I digress, I suppose. But you get my point. And geez, how I feel for Elizabeth Warren, who didn't--as perhaps I did--deserve this crap.
A fascinating peek behind the Carpenter curtain. As someone who was asked to resign his position as an alter boy, a cub scout, an air cadet and just about every organization to which I was directed in the interest of acquiring something called discipline I am not unsympathetic. All that ever interested me was the self-discipline of the mind.
Posted by: Peter G | June 01, 2012 at 01:28 PM
Still, one looks back and wonders "what if?" In my case, what if I'd graduated High School, finished that college degree, not spent 20 years traveling with my favorite bands.
But all we can really consider is where we are now.

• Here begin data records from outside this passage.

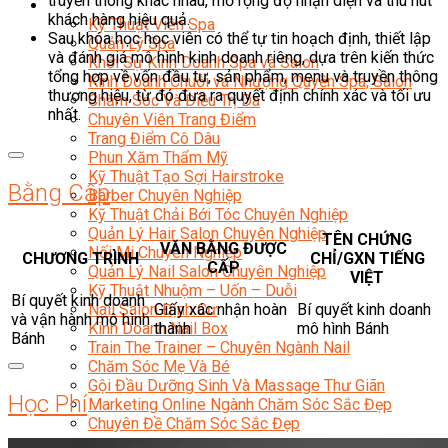
truyền thông khác nhau, mở rộng độ nhận diện và thu hút
Sắc Đẹp
khách hàng hiệu quả.
Kỹ Thuật Viên Spa
Sau khóa học học viên có thể tự tin hoạch định, thiết lập
Quản Lý Spa
và đánh giá mô hình kinh doanh riêng, dựa trên kiến thức
Khởi Sự Kinh Doanh Spa và Salon
tổng hợp về vốn đầu tư, sản phẩm, menu và truyền thông
Kinh Doanh Chuỗi và Nhượng Quyền Spa, Salon
thương hiệu, từ đó đưa ra quyết định chính xác và tối ưu
Chăm Sóc Và Điều Trị Da
nhất.
Chuyên Viên Trang Điểm
Trang Điểm Cô Dâu
Phun Xăm Thẩm Mỹ
Kỹ Thuật Tạo Sợi Hairstroke
Bằng Cấp
Barber Chuyên Nghiệp
Kỹ Thuật Chải Bới Tóc Chuyên Nghiệp
Quản Lý Hair Salon Chuyên Nghiệp
TÊN CHỨNG
VĂN BẰNG ĐƯỢC
Nối Mi Chuyên Nghiệp
CHƯƠNG TRÌNH
CHỈ/GXN TIẾNG
CẤP
Quản Lý Nail Salon Chuyên Nghiệp
VIỆT
Kỹ Thuật Nhuộm – Uốn – Duỗi
Bí quyết kinh doanh
Nail Salon Định Cư
Giấy xác nhận hoàn
Bí quyết kinh doanh
và vận hành mô hình
Kinh Doanh Nail Box
thành
mô hình Bánh
Bánh
Train The Trainer – Chuyên Ngành Nail
Chăm Sóc Mẹ Và Bé
Gội Đầu Dưỡng Sinh Và Massage Thư Giãn
Học Phí
Marketing Online Ngành Chăm Sóc Sắc Đẹp
Chuyên Đề Chăm Sóc Sắc Đẹp
Âm Nhạc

Once again, in my case, working for a tech firm that respects my lack of discipline and wild imagination.
PM would have made a terrible politician in today's environment. In the first place, I doubt he could bring himself to speak in public at an 8th grade level.
Posted by: W Caulfield | June 01, 2012 at 01:52 PM
With all due respect to the all-knowing political reporters at the Washington Post "threatens to change" is not a story.
Posted by: Bruce | June 01, 2012 at 03:23 PM
And yet, despite a month of pointing in horror and demands for more information and dark speculation about unfair advancement and mocking sneers from Scott ("I've got a pickup truck!") Brown and his ilk, Ms. Warren has actually gained in the polls, rising from 9 points behind the boyish senator to dead even. A recent poll shows that fully 69 percent of the respondents respond "meh" to the "issue" despite the best efforts of the right and its media-lite enablers to keep the pot roiling.
Perhaps there is some hope for this weary world after all.